### WHAT YOU HAVE TO DO
Decide whether each statement agrees with the passage on ovarian graft survival, answering yes or no and quoting the words of the passage that decide it. 1. The mouse VEGF dose was 200 ng. 2. The ovaries were transplanted into the injection sites on the same day as the Matrigel injection. 3. Ovaries in sham-injected sites showed better follicle survival than those in EPC- or VEGF-treated sites.

Effect of Human Endothelial Progenitor Cell (EPC)- or Mouse Vascular Endothelial Growth Factor-Derived Vessel Formation on the Survival of Vitrified/Warmed Mouse Ovarian Grafts.

The aim of this study was to evaluate the effectiveness of improving angiogenesis at graft sites on the survival of follicles in transplanted ovarian tissue. Matrigel containing 5 × 105 of cord blood-derived endothelial progenitor cells (EPCs) or 200 ng of mouse vascular endothelial growth factor (VEGF) was injected subcutaneously into BALB/c-Nu mice. After 1 week, vitrified/warmed ovaries from female B6D2F1 mice were subcutaneously transplanted into the injection sites. After 1, 2, and 4 weeks posttransplantation, the ovaries were recovered and subjected to histological analysis. Oocytes were collected from the transplanted ovaries, and their fertilization, embryonic development, and delivery were also observed. Vitrified/warmed ovaries transplanted into EPC- or VEGF-treated sites developed more blood vessels and showed better follicle survival than those transplanted into sham-injected sites. Normal embryonic development and consequent live births were obtained using oocytes recovered from cryopreserved/transplanted ovaries. Treatment with EPCs or VEGF could prevent the ischemic damage during the early revascularization stage of ovarian transplantation.

### Dataset entries
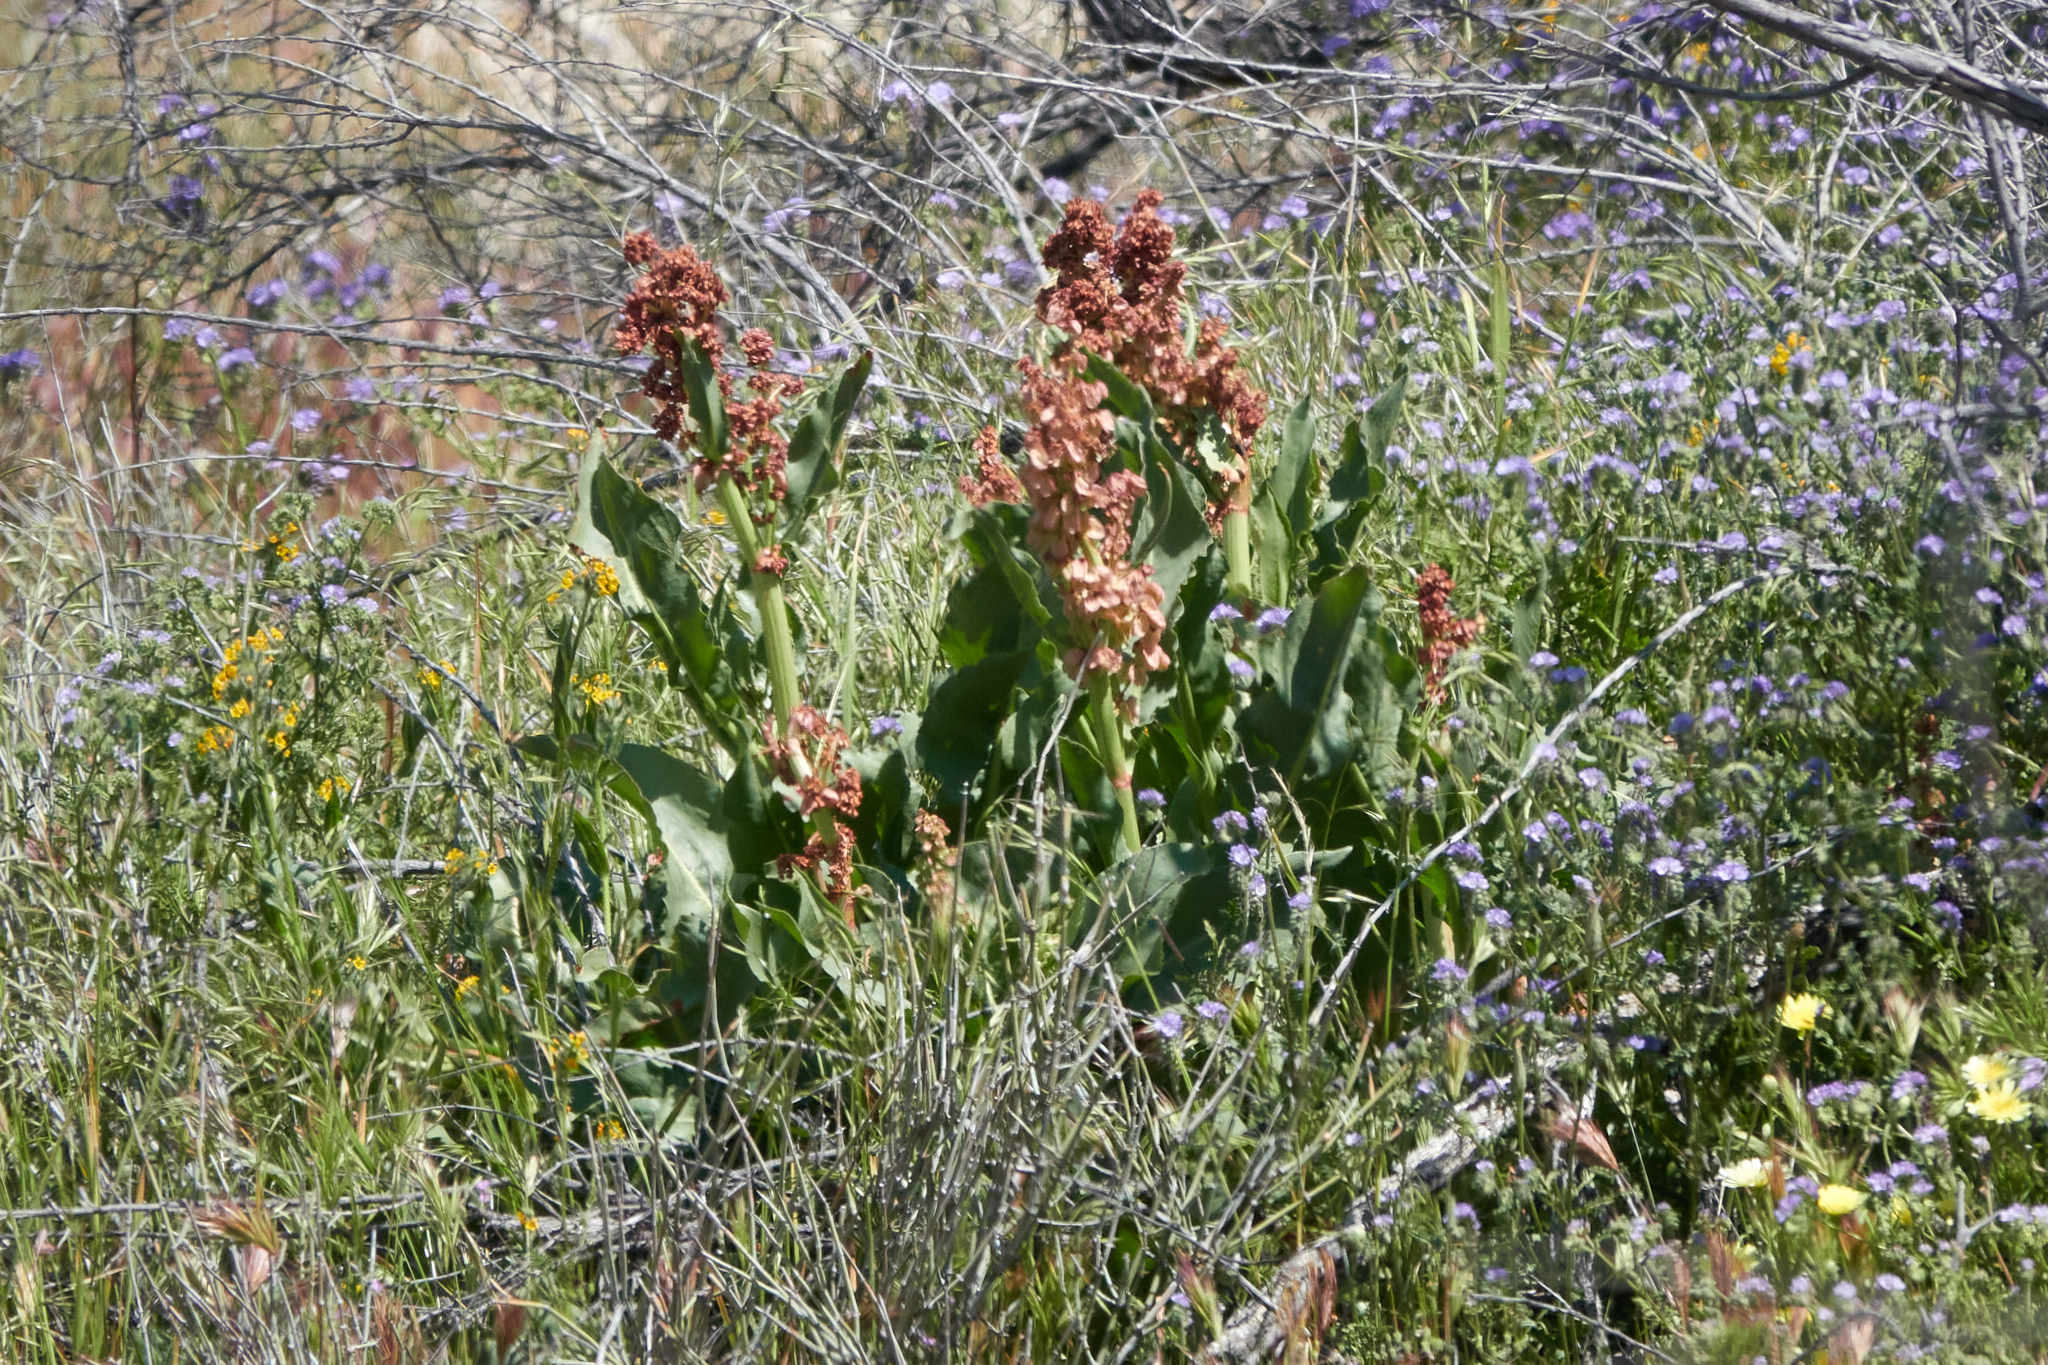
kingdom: Plantae
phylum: Tracheophyta
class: Magnoliopsida
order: Caryophyllales
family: Polygonaceae
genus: Rumex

### YOUR RESPONSE
1. Yes: "200 ng of mouse vascular endothelial growth factor (VEGF)"
2. No: "After 1 week, vitrified/warmed ovaries from female B6D2F1 mice were subcutaneously transplanted into the injection sites."
3. No: "Vitrified/warmed ovaries transplanted into EPC- or VEGF-treated sites developed more blood vessels and showed better follicle survival than those transplanted into sham-injected sites."